======== Recorded information

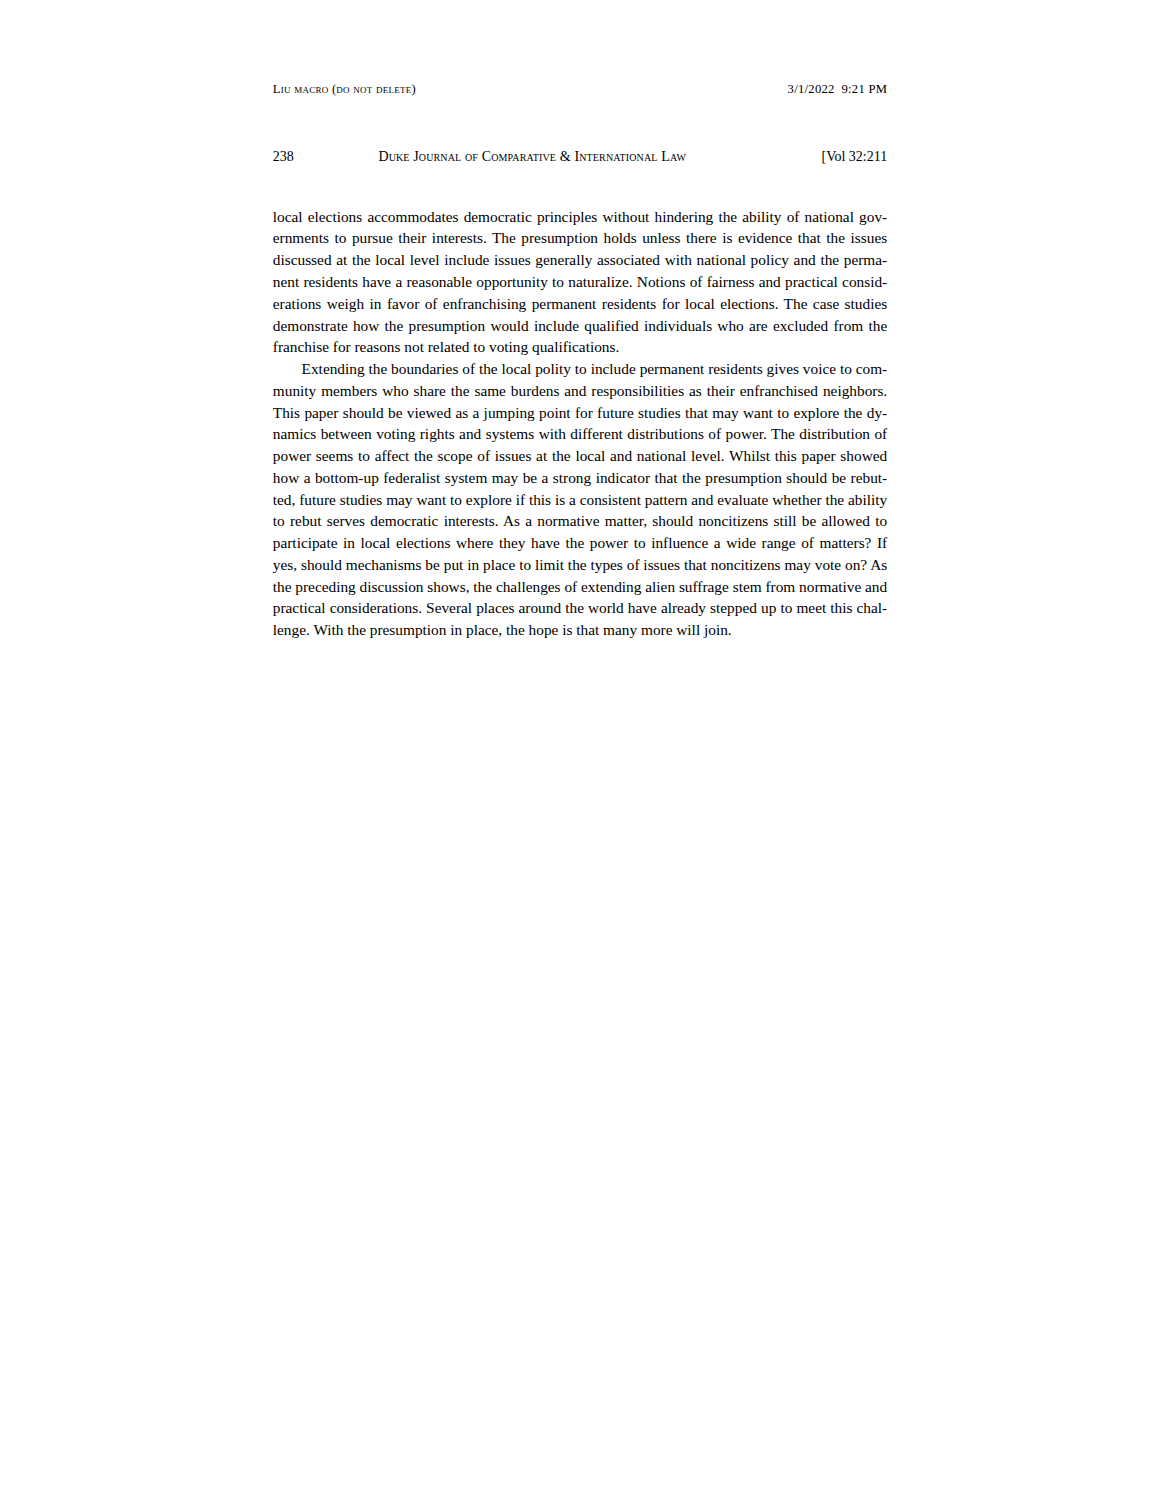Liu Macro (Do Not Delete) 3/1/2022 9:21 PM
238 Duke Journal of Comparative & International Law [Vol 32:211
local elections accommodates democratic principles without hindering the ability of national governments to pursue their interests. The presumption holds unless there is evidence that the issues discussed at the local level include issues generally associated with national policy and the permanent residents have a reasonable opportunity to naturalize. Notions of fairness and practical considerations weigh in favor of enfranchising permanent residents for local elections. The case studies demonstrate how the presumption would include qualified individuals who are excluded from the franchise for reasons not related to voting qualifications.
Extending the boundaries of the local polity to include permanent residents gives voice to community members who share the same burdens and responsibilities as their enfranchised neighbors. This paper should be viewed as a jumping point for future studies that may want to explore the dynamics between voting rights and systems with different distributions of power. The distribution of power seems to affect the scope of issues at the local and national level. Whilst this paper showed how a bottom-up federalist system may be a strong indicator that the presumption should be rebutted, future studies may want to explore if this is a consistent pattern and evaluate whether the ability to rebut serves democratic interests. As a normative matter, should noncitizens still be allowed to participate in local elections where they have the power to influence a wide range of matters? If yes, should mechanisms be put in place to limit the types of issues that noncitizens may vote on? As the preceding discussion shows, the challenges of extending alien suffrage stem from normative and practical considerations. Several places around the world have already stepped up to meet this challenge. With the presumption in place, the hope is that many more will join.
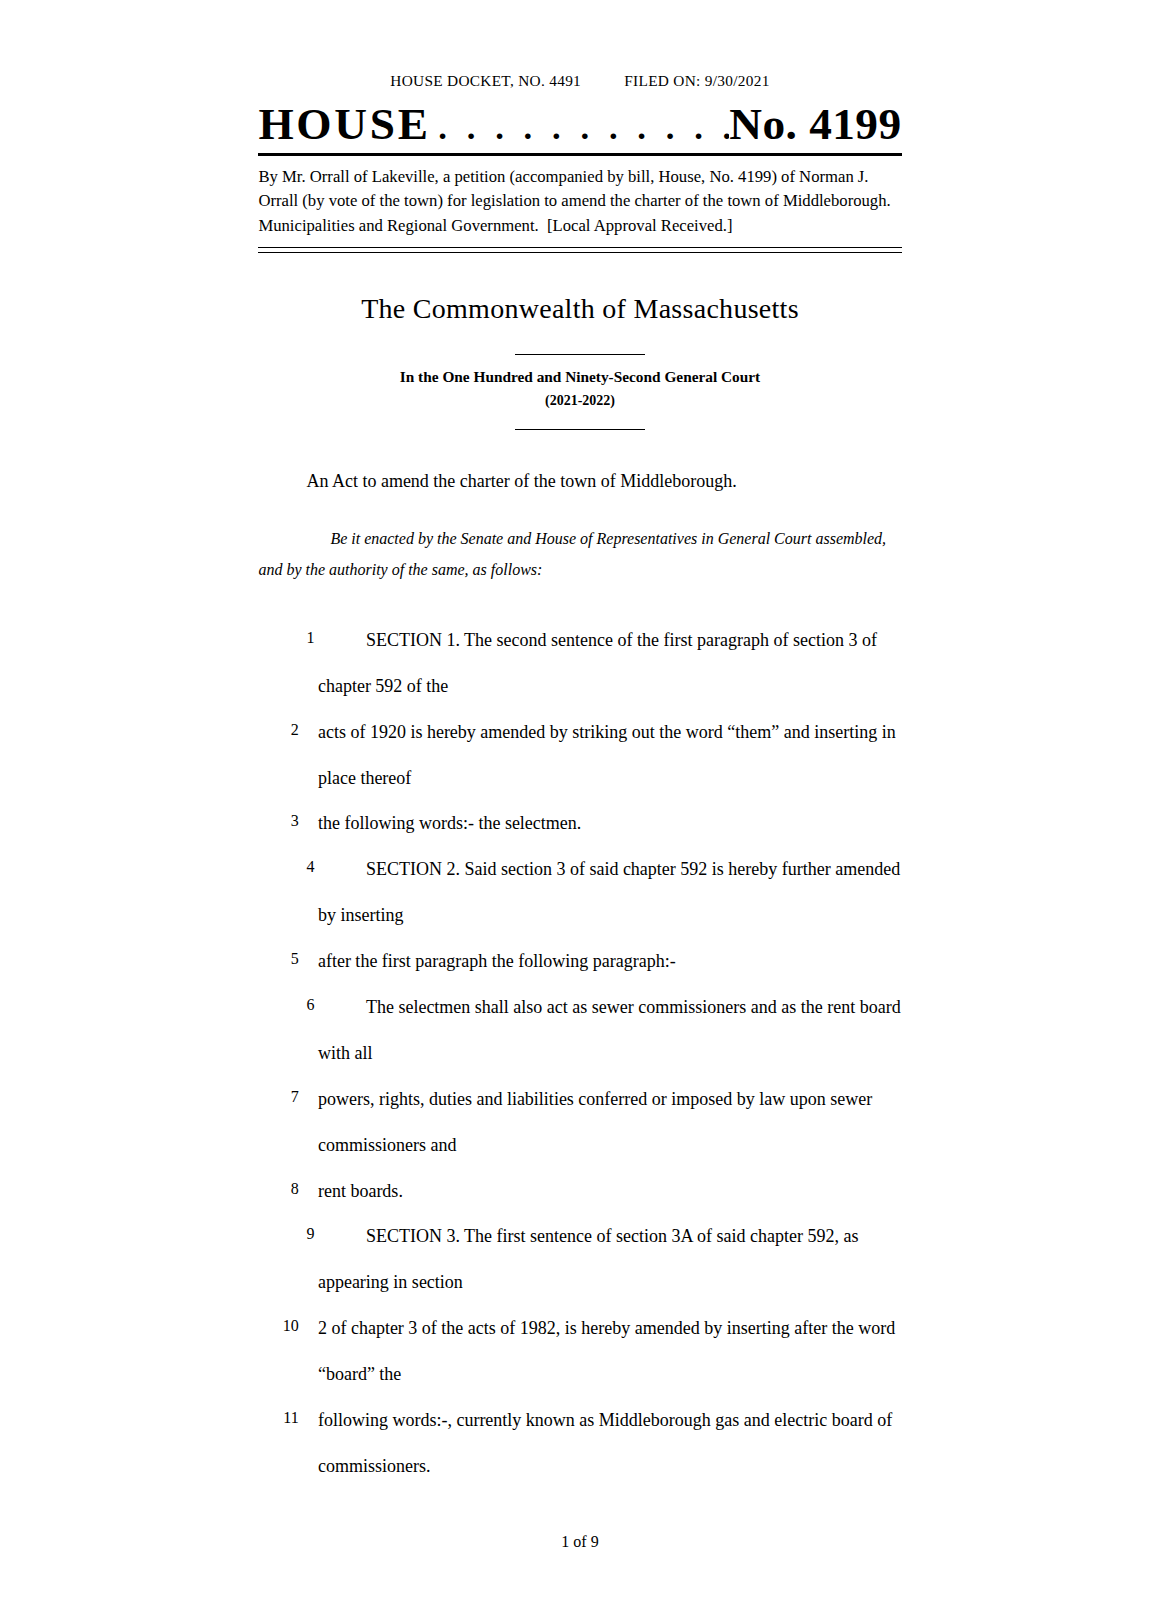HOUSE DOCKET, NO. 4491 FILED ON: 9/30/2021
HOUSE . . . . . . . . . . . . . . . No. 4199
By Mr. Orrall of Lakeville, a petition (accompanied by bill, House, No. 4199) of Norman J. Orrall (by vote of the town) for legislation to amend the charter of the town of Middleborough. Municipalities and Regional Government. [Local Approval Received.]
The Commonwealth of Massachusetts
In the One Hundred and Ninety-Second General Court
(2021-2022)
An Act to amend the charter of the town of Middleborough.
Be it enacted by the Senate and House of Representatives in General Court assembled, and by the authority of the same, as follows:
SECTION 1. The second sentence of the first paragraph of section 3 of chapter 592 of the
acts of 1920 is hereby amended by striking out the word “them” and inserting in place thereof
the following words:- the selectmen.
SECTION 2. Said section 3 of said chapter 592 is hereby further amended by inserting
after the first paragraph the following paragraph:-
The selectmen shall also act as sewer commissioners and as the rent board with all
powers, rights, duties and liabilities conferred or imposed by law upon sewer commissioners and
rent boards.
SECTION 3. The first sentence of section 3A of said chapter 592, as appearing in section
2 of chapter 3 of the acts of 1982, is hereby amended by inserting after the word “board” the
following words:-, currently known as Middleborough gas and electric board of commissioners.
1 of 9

================

Your instructions
In the copy, keep every line of the data above exactly and drop each picture.

Task solution
Liu Macro (Do Not Delete) 3/1/2022 9:21 PM
238 Duke Journal of Comparative & International Law [Vol 32:211
local elections accommodates democratic principles without hindering the ability of national governments to pursue their interests. The presumption holds unless there is evidence that the issues discussed at the local level include issues generally associated with national policy and the permanent residents have a reasonable opportunity to naturalize. Notions of fairness and practical considerations weigh in favor of enfranchising permanent residents for local elections. The case studies demonstrate how the presumption would include qualified individuals who are excluded from the franchise for reasons not related to voting qualifications.
Extending the boundaries of the local polity to include permanent residents gives voice to community members who share the same burdens and responsibilities as their enfranchised neighbors. This paper should be viewed as a jumping point for future studies that may want to explore the dynamics between voting rights and systems with different distributions of power. The distribution of power seems to affect the scope of issues at the local and national level. Whilst this paper showed how a bottom-up federalist system may be a strong indicator that the presumption should be rebutted, future studies may want to explore if this is a consistent pattern and evaluate whether the ability to rebut serves democratic interests. As a normative matter, should noncitizens still be allowed to participate in local elections where they have the power to influence a wide range of matters? If yes, should mechanisms be put in place to limit the types of issues that noncitizens may vote on? As the preceding discussion shows, the challenges of extending alien suffrage stem from normative and practical considerations. Several places around the world have already stepped up to meet this challenge. With the presumption in place, the hope is that many more will join.
HOUSE DOCKET, NO. 4491 FILED ON: 9/30/2021
HOUSE . . . . . . . . . . . . . . . No. 4199
By Mr. Orrall of Lakeville, a petition (accompanied by bill, House, No. 4199) of Norman J. Orrall (by vote of the town) for legislation to amend the charter of the town of Middleborough. Municipalities and Regional Government. [Local Approval Received.]
The Commonwealth of Massachusetts
In the One Hundred and Ninety-Second General Court
(2021-2022)
An Act to amend the charter of the town of Middleborough.
Be it enacted by the Senate and House of Representatives in General Court assembled, and by the authority of the same, as follows:
SECTION 1. The second sentence of the first paragraph of section 3 of chapter 592 of the
acts of 1920 is hereby amended by striking out the word “them” and inserting in place thereof
the following words:- the selectmen.
SECTION 2. Said section 3 of said chapter 592 is hereby further amended by inserting
after the first paragraph the following paragraph:-
The selectmen shall also act as sewer commissioners and as the rent board with all
powers, rights, duties and liabilities conferred or imposed by law upon sewer commissioners and
rent boards.
SECTION 3. The first sentence of section 3A of said chapter 592, as appearing in section
2 of chapter 3 of the acts of 1982, is hereby amended by inserting after the word “board” the
following words:-, currently known as Middleborough gas and electric board of commissioners.
1 of 9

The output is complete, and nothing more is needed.